Prompt 1
Please rewrite the chart entries below, replacing "legend" with "key" and keeping everything else the same. Leave out the pictures.

Extract
Will found a job teaching English, and once Sam had blown through his meager savings, he found himself working the overnight shift at a "weird little cash-only hostel where people were always trying to break in." There, he met a host of colorful characters, including a short, stocky man with whom he ended up spending many of his 12-hour shifts. They got along well enough, but there was one glaring issue.
"Yeah, my coworker was a Nazi," Sam comments ruefully, recalling the man's massive "Skinhead" chest tattoo and aborted plan to cause mayhem during President Obama's visit in 2009. That wasn't the first time the brothers encountered political extremism during their time in Prague; as Will recalled earlier, it jumped up and smacked them in the face as soon as they got to town.
Yellow Eyes itself is an entirely apolitical entity; the lyrics eschew hackneyed battle tropes or Satanic shlock in favor of focusing on strange, abstract, almost poetic themes, heavily inspired by nature, solitude, and decay. This is nothing new in black metal, of course, but the elegance and conviction with which they execute these morbid lines is impressive. As with much of extreme metal, the riffs are the main event here. Sam and Will's playing comes across like a singular entity, their guitars perfectly fluid and eerily in sync as they hammer out straightforward but still forward-thinking black metal that tempers beautifully clean, melodic leads with distorted tremolo.
The devil's always in the details with this kind of music, and on Sick With Bloom, Yellow Eyes conjures up an unsettling vibe via atmospheric moments, aided by the use of haunting field recordings captured outside Will and Sam's isolated family cabin. It's devoid of both Finnish filth and Cascadian whimsy; instead, Sick With Bloom is its own master, beholden to none but those who have created it. That's why I myself have referred to the album as "the future of American black metal," and I'll stand by that even more firmly now that it's had some time to foment.
Mike and Alex
It's no small wonder that Sick With Bloom stirred up a considerable amount of interest in the press, or that the band's star continues to rise. Hitting the road with Anicon last year for Yellow Eyes' first-ever tour was a big step forward for a band that had, until a couple years ago, never bothered to play live more than a few times a year. Earning a cosign from a tastemaking label like Gilead Media was even bigger. One of the most endearing things about the Yellow Eyes brothers is how genuinely excited they are about everything that's happening to them; they seem truly surprised when they encounter a fan, and are boundlessly appreciative when they meet one.

Prompt 2
In the Yellow Eyes article above, where were the field recordings used on Sick With Bloom captured?

Listed entries
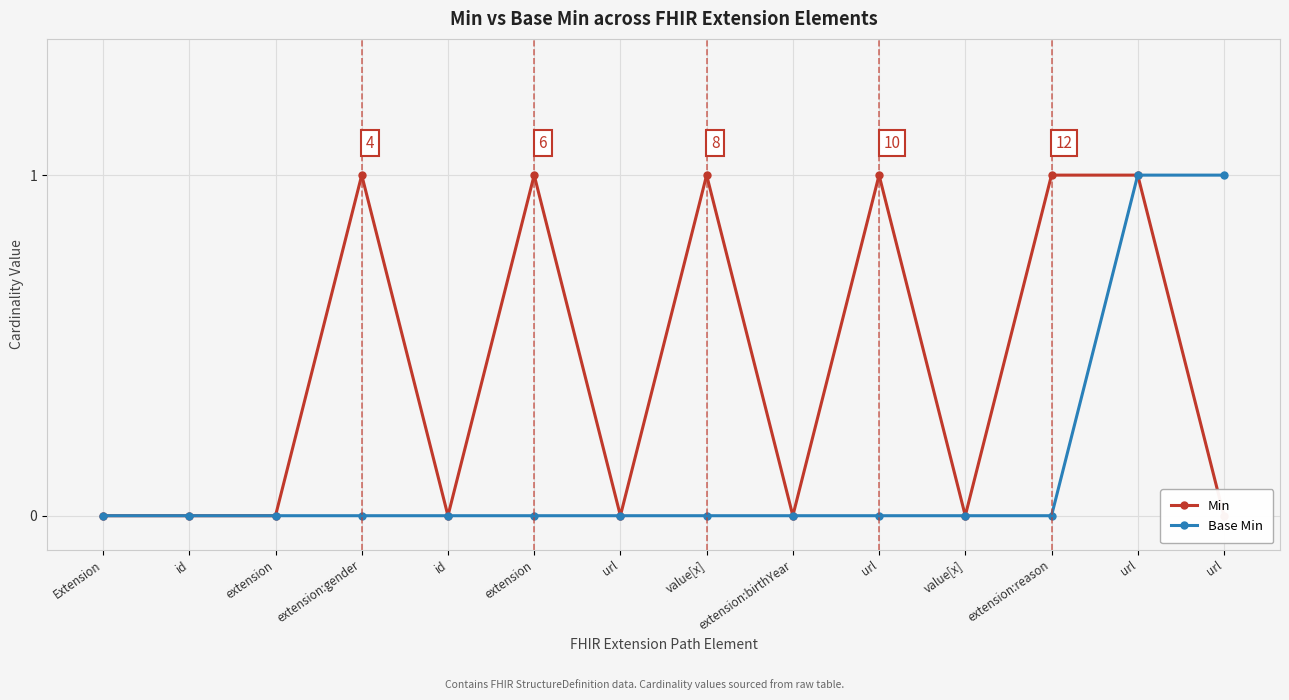

What are all the series names shown in the legend?

Min, Base Min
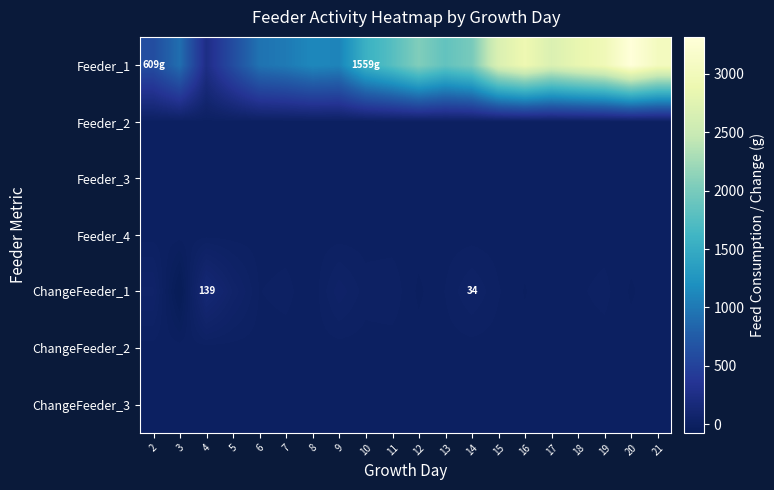

Which has a higher value, 11 or 4?

11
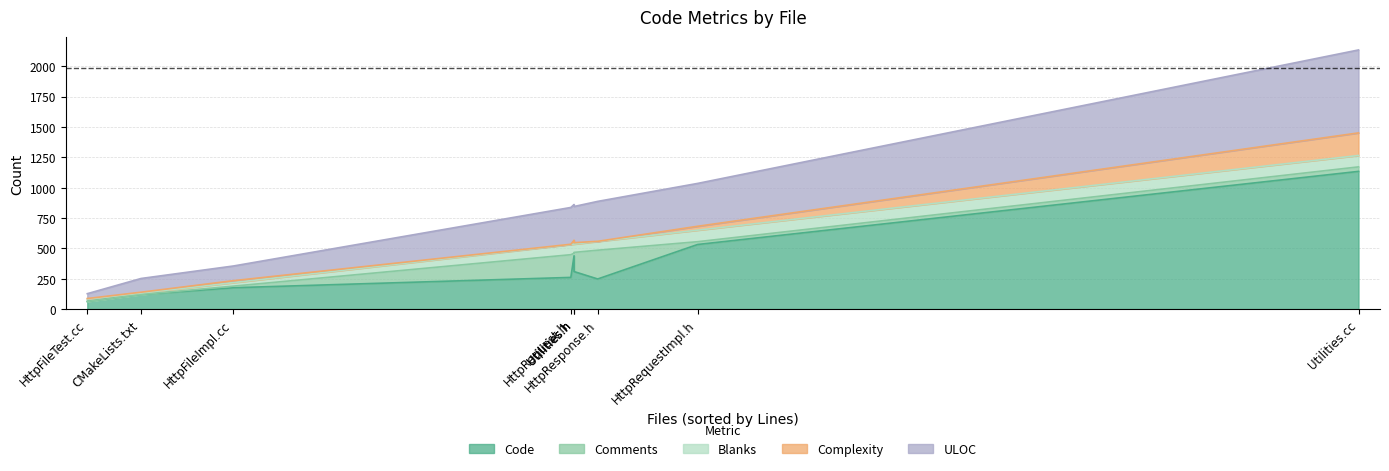

At which category does ULOC reach its first local peak?

Utilities.cc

Result 1
What are all the series names shown in the key?

Min, Base Min

Which has a higher value, 11 or 4?

11

At which category does ULOC reach its first local peak?

Utilities.cc

Result 2
Outside Will and Sam's isolated family cabin.